In the story 'The Adventure of the Solitary Cyclist' (SOLI) we find Holmes doing a little boxing. He wins the street bout, and sends his unconscious opponent home on a cart. Jean-Pierre Crauser believes that this case started on April 23, 1898. Two days before that, the United States declared war on Spain. Maybe reading about war got Holmes feeling all manly, and he used his new testosterone high to play a little chin music on someone. Could be right. Who knows?
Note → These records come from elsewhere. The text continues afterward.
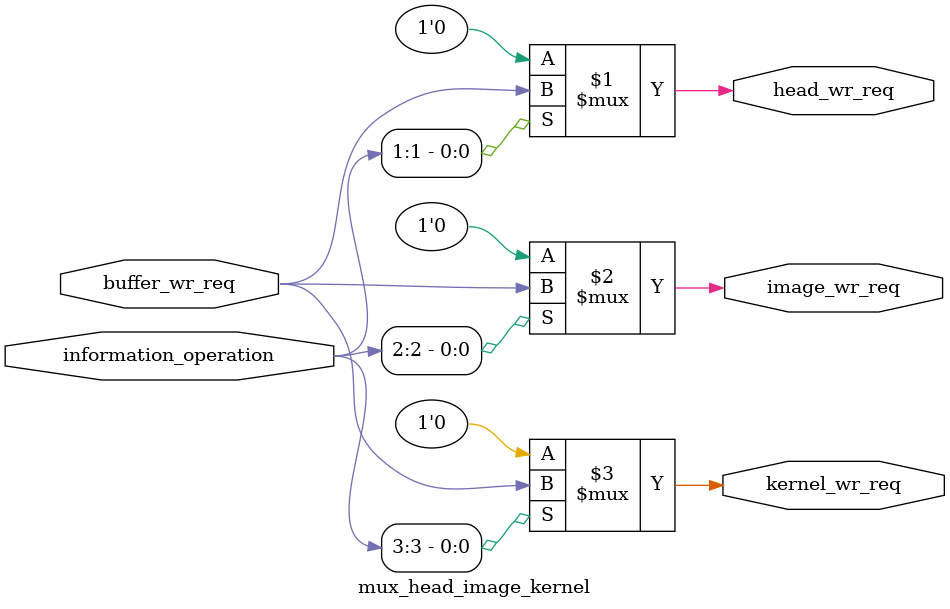
<source format=v>
`timescale 1ns / 1ps


module mux_head_image_kernel(

	input [3:0]	information_operation,//record the state of operating
	input buffer_wr_req,//write data to buffer request
	output head_wr_req,//write to head fifo
	output image_wr_req,//write to image ram
	output kernel_wr_req//write to kernel ram


    );
    
    
    assign head_wr_req	=	information_operation[1] ? buffer_wr_req : 1'b0;
    assign image_wr_req	=	information_operation[2] ? buffer_wr_req : 1'b0;
    assign kernel_wr_req	=	information_operation[3] ? buffer_wr_req : 1'b0;
    
    
    
    
endmodule

</source>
Now, I'm not saying that any of these are accurate, I'm just saying that I think things like this are worth pursuing in trying to help establish a definitive timeline of the Sherlock Holmes canon. One has to look at every possibility in order to do this "job" and I find that nearly all of the chronologies I have collected shy away from doing the research on smaller events that might make a huge difference. I follow dozens and dozens of websites, blogs, and historians, and they all provide excellent information about the times of Holmes, and are an invaluable resource for people like me. It's because of those sites that I was able to write this particular column fairly quickly - all of what I wanted and needed was actually at my fingertips. Research! Research! Research! Data! Data! Data!
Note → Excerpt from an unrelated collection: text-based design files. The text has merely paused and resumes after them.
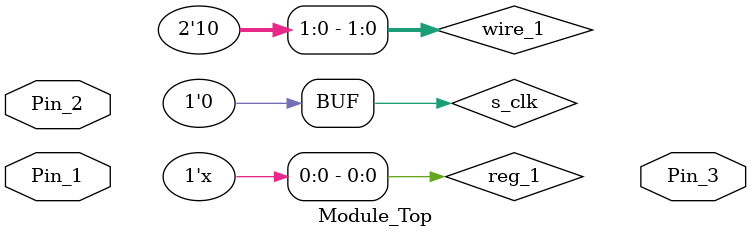
<source format=v>
/*********************************************************************/
/**************************Module_Learn******************************/
/*********************************************************************/

/*
 *@brief Module_Top Top²ãÄ£¿é¶¨Òå
*/
module Module_Top(
                    input Pin_1,
                    input Pin_2,
                    output Pin_3
                    );

parameter vriable = 10;//parameter ¶¨Òå·½·¨

//¿ÉÒÔ¸øÏßÍøÀàÐÍ·ÖÅä¿í¶È 
wire [2:0]  wire_1;
reg  [21:0] reg_1;
reg         s_clk;

initial s_clk = 0;

/*assign Ê¹ÓÃ·½·¨*/
/*assign ÊÇ²¢ÐÐ²Ù×÷µÄ*/ 
/*assign ÊÇÃèÊö×éºÏÂß¼­µÄ Õâ¾ä»°¿ÉÒÔÀí½âÎªÂß¼­ÔËËãºó½«µÃÖµÓëÏßÍøÁíÒ»¶Ë ÁíÒ»¶Ë¾ßÌåÊÇÊ²Ã´²»ºÃËµµÈGPT*/                  
assign wire_1[0] = 1'b0;
assign wire_1[1] = 1'b1;


/*alwaysÊ¹ÓÃ·½·¨ ÇÐ¼ÇÖ»Òª´øÓÐalwaysÒ»¶¨ÒªÓÐÊ±ÖÓ*/
always #10 reg_1[0] = ~reg_1[0];

/*always @(posedge reg_1[0] or posedge Pin_2)begin
    reg_1[10] = 1'b1;
end*/
                
endmodule                   
/*
 *@brief Module_Low Low²ãÄ£¿é¶¨Òå
*/
module Module_Low
                (
                   input  Pin_1,
                   input  Pin_2,
                   output Pin_3
                );

/*
 * @brief Module_E ÊµÀý»¯Ä£°å
*/
Module_Top Module_E
                   (
                    .Pin_1(Pin1),
                    .Pin_2(Pin2),
                    .Pin_3(Pin3)
                   );
endmodule

</source>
A task like this one doesn't happen overnight, so don't be expecting anything to happen to quickly. With 60 cases, and hundreds of different chronological findings from 20 diffrent people, it's going to take some time once I get started. However, as with all of this, it will be a labor of love, and one I will attempt to complete as fast as I can so that the great Sherlockian thirst for knowledge can be slaked.

Once again, thank for reading. I'll see you next month.